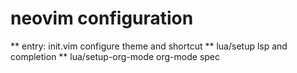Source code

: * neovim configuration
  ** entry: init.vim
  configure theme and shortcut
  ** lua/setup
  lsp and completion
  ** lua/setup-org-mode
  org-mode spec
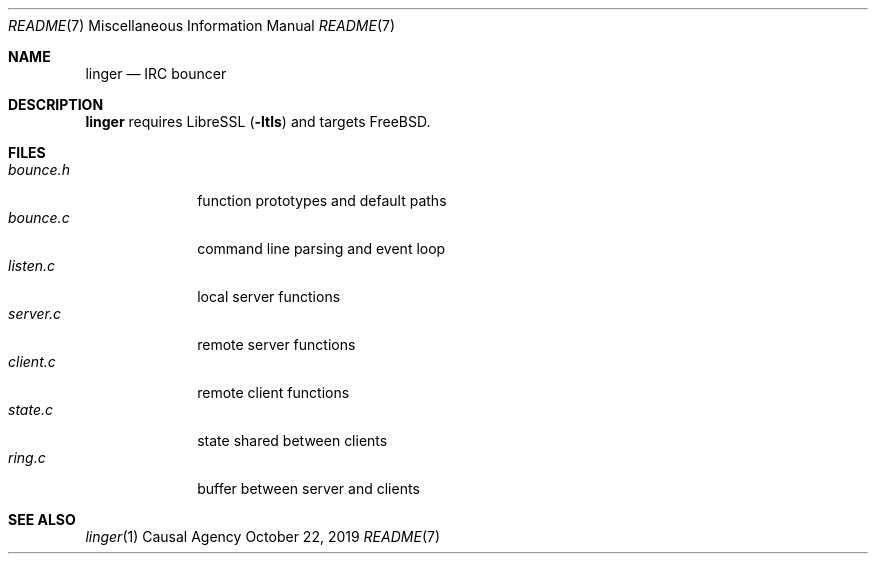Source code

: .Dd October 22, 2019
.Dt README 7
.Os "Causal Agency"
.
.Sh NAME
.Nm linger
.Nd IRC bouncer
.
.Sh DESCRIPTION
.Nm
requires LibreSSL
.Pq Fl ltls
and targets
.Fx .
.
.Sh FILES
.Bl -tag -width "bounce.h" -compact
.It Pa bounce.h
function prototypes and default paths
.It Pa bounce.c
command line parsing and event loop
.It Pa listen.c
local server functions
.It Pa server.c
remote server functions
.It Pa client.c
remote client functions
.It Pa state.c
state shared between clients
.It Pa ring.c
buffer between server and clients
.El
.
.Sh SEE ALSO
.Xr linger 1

::::::::

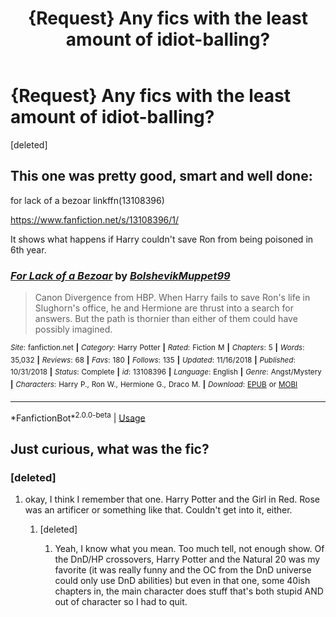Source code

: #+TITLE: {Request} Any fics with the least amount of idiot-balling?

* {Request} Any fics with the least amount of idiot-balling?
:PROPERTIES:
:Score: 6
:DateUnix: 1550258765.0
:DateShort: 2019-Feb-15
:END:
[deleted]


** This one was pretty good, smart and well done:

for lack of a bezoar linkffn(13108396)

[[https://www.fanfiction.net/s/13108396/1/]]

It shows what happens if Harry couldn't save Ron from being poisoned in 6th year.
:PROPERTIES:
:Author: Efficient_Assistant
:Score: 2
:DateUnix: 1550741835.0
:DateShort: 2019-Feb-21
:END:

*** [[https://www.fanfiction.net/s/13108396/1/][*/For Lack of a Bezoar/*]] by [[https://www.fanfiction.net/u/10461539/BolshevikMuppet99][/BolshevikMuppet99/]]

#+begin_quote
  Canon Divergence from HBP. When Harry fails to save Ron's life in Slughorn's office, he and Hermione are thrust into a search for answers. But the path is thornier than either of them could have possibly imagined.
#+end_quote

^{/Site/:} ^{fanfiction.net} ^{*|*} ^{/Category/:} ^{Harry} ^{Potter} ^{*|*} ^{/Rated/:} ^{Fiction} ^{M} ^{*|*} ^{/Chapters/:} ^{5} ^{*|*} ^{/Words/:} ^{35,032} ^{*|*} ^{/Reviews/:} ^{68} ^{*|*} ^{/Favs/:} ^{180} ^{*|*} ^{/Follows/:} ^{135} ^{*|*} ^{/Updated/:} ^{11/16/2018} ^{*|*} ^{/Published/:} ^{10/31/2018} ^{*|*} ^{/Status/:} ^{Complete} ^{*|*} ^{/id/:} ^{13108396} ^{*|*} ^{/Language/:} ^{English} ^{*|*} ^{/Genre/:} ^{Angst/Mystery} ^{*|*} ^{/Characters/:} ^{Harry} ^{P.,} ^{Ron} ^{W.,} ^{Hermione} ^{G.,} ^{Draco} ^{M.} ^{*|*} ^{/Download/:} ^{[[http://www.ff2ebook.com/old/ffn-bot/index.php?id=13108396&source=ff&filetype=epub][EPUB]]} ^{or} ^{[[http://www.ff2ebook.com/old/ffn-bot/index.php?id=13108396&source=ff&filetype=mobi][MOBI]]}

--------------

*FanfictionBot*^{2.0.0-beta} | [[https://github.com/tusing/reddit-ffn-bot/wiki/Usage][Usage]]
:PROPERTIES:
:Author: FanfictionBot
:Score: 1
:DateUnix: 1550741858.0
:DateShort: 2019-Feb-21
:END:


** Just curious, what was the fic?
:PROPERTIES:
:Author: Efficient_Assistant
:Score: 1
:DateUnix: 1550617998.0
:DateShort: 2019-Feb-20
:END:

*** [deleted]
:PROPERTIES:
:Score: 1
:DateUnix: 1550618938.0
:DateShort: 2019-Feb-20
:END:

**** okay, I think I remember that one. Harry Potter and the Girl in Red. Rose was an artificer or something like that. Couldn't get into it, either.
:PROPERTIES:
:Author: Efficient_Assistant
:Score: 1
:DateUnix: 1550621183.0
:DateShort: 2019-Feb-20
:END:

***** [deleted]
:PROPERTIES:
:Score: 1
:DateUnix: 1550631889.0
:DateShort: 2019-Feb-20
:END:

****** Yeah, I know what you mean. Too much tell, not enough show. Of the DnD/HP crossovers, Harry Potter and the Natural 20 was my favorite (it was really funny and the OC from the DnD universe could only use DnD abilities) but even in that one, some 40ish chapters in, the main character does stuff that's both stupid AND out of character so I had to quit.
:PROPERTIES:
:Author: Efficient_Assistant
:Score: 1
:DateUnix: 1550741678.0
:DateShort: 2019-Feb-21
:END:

::::::::

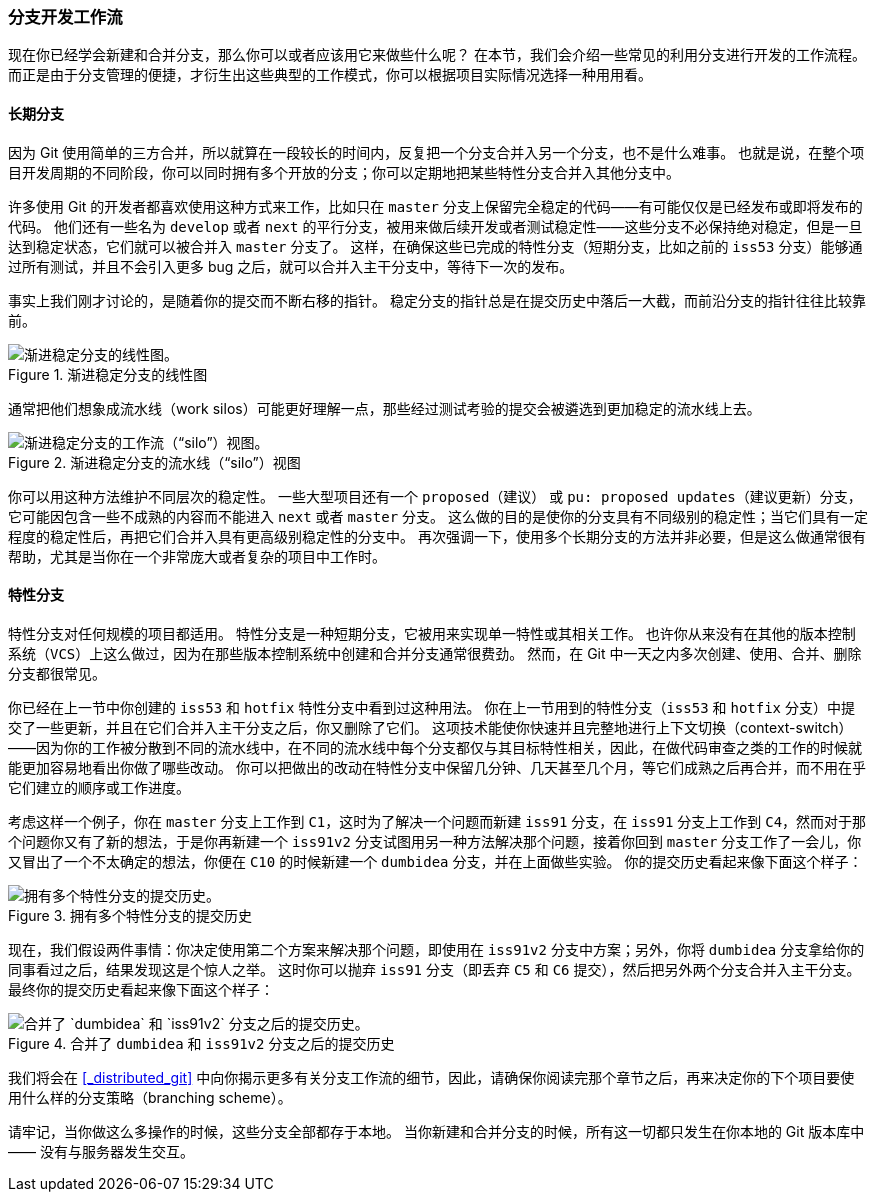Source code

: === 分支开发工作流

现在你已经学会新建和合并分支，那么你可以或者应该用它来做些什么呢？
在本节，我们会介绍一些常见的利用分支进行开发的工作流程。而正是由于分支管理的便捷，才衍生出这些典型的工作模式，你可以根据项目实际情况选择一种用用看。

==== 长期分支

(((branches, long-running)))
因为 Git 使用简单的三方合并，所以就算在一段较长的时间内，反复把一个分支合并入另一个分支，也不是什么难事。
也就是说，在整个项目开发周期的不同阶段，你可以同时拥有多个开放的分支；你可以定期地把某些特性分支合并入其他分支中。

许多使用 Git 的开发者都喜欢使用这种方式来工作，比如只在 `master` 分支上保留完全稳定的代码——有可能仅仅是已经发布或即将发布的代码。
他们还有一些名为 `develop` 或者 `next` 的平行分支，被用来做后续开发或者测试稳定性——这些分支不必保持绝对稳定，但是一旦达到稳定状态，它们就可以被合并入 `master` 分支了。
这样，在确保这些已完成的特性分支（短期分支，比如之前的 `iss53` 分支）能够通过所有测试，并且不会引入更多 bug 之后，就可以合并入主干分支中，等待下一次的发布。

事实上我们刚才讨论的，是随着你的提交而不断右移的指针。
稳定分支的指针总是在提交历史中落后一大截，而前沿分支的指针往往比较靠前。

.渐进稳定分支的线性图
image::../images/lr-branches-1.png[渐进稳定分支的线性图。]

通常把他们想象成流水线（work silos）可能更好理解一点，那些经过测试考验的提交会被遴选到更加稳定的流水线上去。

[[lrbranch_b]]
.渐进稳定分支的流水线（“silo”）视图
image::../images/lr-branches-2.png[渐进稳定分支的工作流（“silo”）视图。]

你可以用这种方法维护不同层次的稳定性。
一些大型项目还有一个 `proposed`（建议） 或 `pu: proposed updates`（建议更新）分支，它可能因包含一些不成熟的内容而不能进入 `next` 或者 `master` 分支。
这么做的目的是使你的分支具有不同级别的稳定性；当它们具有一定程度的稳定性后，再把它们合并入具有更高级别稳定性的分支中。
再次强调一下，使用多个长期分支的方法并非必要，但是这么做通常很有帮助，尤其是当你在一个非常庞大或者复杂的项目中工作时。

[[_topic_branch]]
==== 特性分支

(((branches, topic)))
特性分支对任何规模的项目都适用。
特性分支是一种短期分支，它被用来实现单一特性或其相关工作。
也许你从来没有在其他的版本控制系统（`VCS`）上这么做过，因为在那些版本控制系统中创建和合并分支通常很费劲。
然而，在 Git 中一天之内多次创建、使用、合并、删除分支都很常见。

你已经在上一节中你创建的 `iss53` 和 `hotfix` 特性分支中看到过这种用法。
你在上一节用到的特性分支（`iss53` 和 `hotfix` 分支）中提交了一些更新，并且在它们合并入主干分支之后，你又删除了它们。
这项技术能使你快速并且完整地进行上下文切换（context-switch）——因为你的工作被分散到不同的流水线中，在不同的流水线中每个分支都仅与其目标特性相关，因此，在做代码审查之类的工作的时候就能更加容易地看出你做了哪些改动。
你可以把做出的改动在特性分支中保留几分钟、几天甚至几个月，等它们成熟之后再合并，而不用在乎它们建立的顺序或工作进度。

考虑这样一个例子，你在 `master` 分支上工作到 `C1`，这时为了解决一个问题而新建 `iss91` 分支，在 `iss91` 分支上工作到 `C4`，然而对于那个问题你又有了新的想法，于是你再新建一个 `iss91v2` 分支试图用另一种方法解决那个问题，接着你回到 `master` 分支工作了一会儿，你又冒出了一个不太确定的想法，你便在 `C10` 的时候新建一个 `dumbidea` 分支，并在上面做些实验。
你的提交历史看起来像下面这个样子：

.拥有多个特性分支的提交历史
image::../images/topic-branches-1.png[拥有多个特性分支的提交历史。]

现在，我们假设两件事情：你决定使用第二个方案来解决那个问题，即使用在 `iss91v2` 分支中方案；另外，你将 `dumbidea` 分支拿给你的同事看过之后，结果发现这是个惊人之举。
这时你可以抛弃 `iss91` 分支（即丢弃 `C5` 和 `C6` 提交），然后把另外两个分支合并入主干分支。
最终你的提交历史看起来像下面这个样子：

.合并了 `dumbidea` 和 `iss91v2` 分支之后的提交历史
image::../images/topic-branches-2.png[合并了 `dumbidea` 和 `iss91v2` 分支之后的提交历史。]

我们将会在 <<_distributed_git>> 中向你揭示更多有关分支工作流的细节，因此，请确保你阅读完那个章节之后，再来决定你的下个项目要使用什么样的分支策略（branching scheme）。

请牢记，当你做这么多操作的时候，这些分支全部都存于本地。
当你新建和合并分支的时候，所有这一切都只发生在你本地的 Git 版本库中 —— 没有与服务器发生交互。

::::::::

▶ [YOUR TASK] For each line of the data that includes the word "between", return a copy of it.

▶ [EXERCISE SOLUTION]
state shared between clients
buffer between server and clients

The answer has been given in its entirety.